* WORK ITEM *
The data that follows is to be copied exactly, with each image removed.

* DATA PROVIDED *
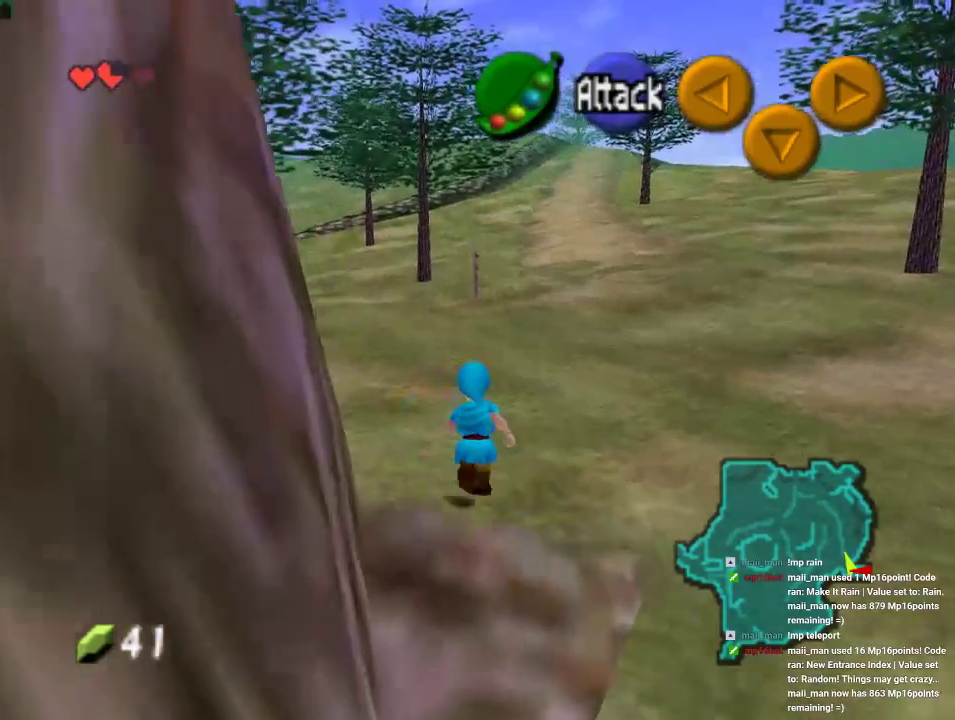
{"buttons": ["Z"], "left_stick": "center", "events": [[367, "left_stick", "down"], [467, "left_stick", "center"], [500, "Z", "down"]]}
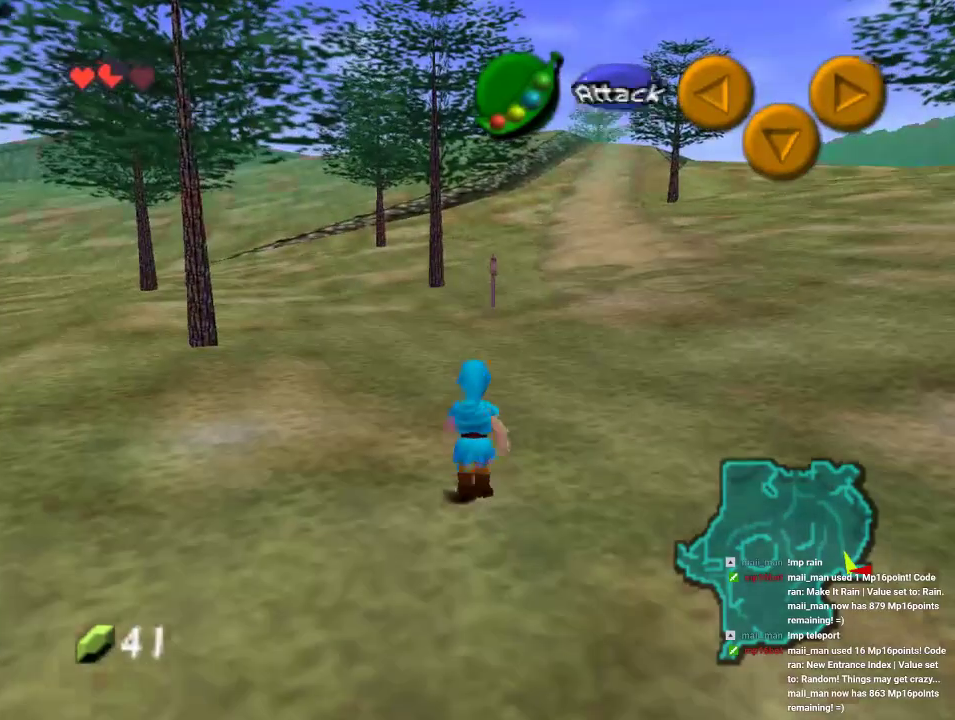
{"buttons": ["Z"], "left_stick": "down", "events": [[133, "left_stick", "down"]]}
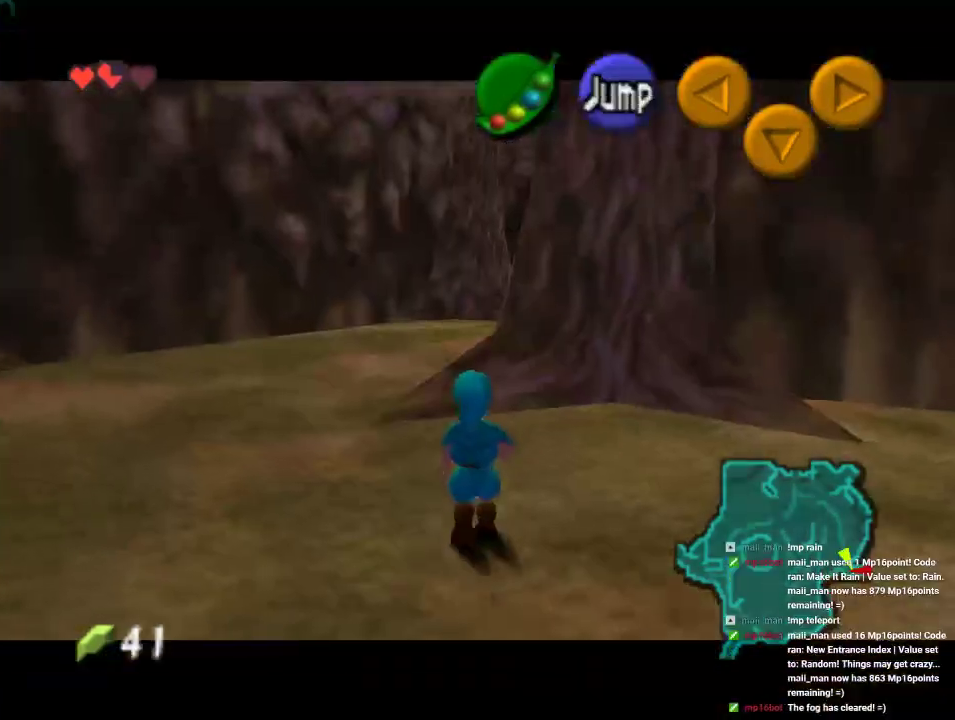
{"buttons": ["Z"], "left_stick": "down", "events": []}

* WRITTEN ANSWER *
{"buttons": ["Z"], "left_stick": "center", "events": [[367, "left_stick", "down"], [467, "left_stick", "center"], [500, "Z", "down"]]}
{"buttons": ["Z"], "left_stick": "down", "events": [[133, "left_stick", "down"]]}
{"buttons": ["Z"], "left_stick": "down", "events": []}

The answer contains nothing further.